Added to the above problems the photographer must also consider the useful life of images. As collections get larger and larger useful life gets shorter. Here’s why.
It seems logical that any image search algorithm would employ some combination of new images
and best selling images
Unfortunately, there are a limited number of words that can be used to describe images. This is particularly true of the best selling subject matter. Sometimes it is possible to ad words that describe minor elements of an image, but then the image creator has to hope that the customer will think to use that word when searching. Often customers are reluctant to use very specific words for fear they will narrow their search too much. In such a case they could miss a good image that was keyworded more generically.
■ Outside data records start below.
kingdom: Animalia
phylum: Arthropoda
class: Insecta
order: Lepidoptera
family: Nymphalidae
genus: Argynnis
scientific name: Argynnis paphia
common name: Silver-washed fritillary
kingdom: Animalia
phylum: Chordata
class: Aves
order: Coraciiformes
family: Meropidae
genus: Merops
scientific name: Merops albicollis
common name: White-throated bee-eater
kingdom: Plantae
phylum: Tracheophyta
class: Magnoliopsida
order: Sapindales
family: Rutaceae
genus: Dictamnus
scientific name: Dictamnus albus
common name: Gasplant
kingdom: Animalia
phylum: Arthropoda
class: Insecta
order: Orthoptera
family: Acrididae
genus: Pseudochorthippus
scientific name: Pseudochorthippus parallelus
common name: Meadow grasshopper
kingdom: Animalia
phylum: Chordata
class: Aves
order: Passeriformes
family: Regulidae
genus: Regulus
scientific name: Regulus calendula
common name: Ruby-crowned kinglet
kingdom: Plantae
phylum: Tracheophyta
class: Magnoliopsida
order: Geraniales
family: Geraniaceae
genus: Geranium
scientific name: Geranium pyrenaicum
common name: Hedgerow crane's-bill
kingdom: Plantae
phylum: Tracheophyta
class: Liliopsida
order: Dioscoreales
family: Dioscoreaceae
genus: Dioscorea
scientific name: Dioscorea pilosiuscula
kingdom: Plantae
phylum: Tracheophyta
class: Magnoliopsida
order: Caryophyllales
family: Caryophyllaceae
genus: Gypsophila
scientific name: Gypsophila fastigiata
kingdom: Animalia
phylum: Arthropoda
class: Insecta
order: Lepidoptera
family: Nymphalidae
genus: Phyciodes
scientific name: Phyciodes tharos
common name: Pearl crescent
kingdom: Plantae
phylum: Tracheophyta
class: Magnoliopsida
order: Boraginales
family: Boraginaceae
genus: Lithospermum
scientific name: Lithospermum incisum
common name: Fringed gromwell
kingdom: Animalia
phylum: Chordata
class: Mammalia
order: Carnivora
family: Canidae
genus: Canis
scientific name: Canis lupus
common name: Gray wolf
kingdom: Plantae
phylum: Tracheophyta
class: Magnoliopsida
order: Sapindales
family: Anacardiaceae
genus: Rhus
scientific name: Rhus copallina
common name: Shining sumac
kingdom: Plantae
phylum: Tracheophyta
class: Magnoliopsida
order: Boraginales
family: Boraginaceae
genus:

The end result is that in a large database most searches return thousands of images. This is many more than any customer is willing to review. Most customers are unwilling to look at more than a few hundred of the images returned in any search, before they pick one, change the search or go somewhere else. If an image is the 1000th, or lower, in a search return it might as well not exist for that customer because almost no one is going review that many images.
Hundreds of people are uploading new images of the most popular subjects every day. Many may not be as good, or useful, as images already in the collection, but they are likely to be shown near the top for a brief period of time. If they are not selected, almost immediately, they will get pushed down in favor of newer images. The more images added daily the shorter useful life is likely to be. Even images that are downloaded a few times will in a short time get pushed below the point that customers will review.
It is hard to conceive of a way to solve this problem other than non-biased human editing, but such editing costs money.
Thus, as collections get larger and larger this works to the disadvantage of image creators. It is not clear that larger and larger collections are even in the best interest of customers.